After squandering hundreds of thousands of dollars on lavish dinners, tickets to major league sporting events, expensive liquor, cigars, and luxury hotel rooms, Port of Tampa President and CEO Paul Anderson has done substantial damage to Governor Rick Scott’s port infrastructure improvement legacy.
From his first days in office, Scott recognized the key role that Florida’s port system would play in the state’s economic recovery. Since his inauguration, he led the push for more than $1 billion in state and federal funding to help expand ports in Miami and Jacksonville and modernize port infrastructure statewide.
Scott generally has little tolerance for the kind of malfeasance that could negatively impact his long-term plan to make Florida the brightest economic star in America. And he campaigned on running state government more like a business. Like the CEO of a fast-moving company, Scott has fired or engineered the ouster of dozens of executives who’ve failed to meet expectations.
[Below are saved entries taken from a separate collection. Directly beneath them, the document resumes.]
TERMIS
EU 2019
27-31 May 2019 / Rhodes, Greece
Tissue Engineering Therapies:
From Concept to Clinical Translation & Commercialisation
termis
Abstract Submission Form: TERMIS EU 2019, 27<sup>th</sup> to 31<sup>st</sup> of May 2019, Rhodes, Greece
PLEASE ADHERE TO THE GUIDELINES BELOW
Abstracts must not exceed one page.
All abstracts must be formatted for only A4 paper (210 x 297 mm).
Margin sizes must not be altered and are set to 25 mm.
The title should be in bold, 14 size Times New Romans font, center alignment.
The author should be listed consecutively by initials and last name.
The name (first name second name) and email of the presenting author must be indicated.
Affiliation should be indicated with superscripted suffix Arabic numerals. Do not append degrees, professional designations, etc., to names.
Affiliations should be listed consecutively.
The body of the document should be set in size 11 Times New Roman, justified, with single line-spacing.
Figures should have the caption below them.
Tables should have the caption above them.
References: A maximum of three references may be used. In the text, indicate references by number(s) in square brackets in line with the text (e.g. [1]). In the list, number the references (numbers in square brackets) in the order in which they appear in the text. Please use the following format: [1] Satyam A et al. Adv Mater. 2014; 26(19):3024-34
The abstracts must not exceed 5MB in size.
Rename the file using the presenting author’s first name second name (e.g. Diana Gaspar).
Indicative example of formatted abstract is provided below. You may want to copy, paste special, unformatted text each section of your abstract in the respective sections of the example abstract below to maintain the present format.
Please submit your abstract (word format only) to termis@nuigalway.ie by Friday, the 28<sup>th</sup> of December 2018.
And although Scott may not have complete authority to fire Paul Anderson, it’s easy to believe that Anderon may be in Scott’s crosshairs. That’s because Scott believes the taxpayer dollars invested in Florida’s port system should provide a much better return on investment (ROI) for the economy than any other major infrastructure project.
The first public signs of trouble began in March of this year, when news reports emerged that the Port of Tampa wasn’t providing taxpayers with a solid return on the investment for the tens of millions of taxpayer dollars it receives from local property taxes and state and federal grants:
“The Tampa Port is lagging way behind when it comes to the number of containers coming in. In 2015, Tampa, the largest Florida port land wise, shipped a total of 39 thousand (39,761) cargo containers, according to the most recent data by the Army Corps of Engineers. But smaller ports like Jacksonville shipped more than 700 thousand (755,452). Miami (765,980). And Port Everglades (716,182) also topped 700 thousand.”]
Local businesses complained that the port charged too much, and that it was actually cheaper to ship goods out of other Florida ports.
When asked, Anderson, who makes $382,000 in annual salary, shrugged it off, claiming that what taxpayers really care about is “diversity” and the fact that he is trying to grow the business.
Then in June, the real scandal emerged: Anderson and his top staffers were caught wasting obscene amounts of money: $30,000 on golf outings and club memberships, $44,000 on Tampa Bay Lightning season tickets and other major events. Tens of thousands of dollars wasted on skeet shooting, target practice and expensive dinners at ritzy restaurants, including charges for $50 steaks, premium liquor and $20 glasses of wine.
In all, ABC Action News in Tampa Bay found more than $870,000 worth of questionable expenditures, all charged to the credit cards of Paul Anderson and his top assistants.
His excuse?
“I was brought in here to compete in the major leagues, not single A,” Anderson told reporters when confronted with expense records.
That’s not exactly the response a “major leaguer” should provide when he’s caught with his hand in the cookie jar. Especially when Anderson also doles out at least $420,000 every year to get media and consulting advice from some of Florida’s high-powered public relations firms and lobbyists – apparently they didn’t tell him how to avoid these kinds of scandals in the first place.
Just weeks after the scandal broke, in an attempt to clean up the mess, Anderson hired an internal communications advisor to augment the outside consultants he was already paying. It’s unclear how hiring yet another PR expert provides taxpayers with a higher return on investment than what they were already getting from the outside firms on the payroll, but Anderson, being a “major leaguer,” surely has a good explanation.
While Scott quickly appointed a new board member to help reign in the frivolous spending and poor management, he has no real authority fire Anderson outright. But he can make it clear that it’s time for Anderson to go, and he may be waiting on House Speaker Richard Corcoran to give him more ammo. But it’s not clear what Corcoran intends to do about the scandal, if anything.
After initially promising an investigation into the matter, and calling it “absolutely wasteful spending,” Corcoran’s office was mum on the progress of the investigation, other than to say he was “still gathering more information.”
Perhaps if and when the investigation is complete, the average Joe Taxpayer will at least see some return on his investment from learning all about Paul Anderson’s “major league” business acumen, where Anderson explains to us regular folk how using taxpayer funds to buy thick-cut ribeye steaks, premium liquor, expensive cigars and front-row seats at the big game all contributed to the Port of Tampa losing ground compared to other ports.
Apparently that’s why we pay him the big bucks.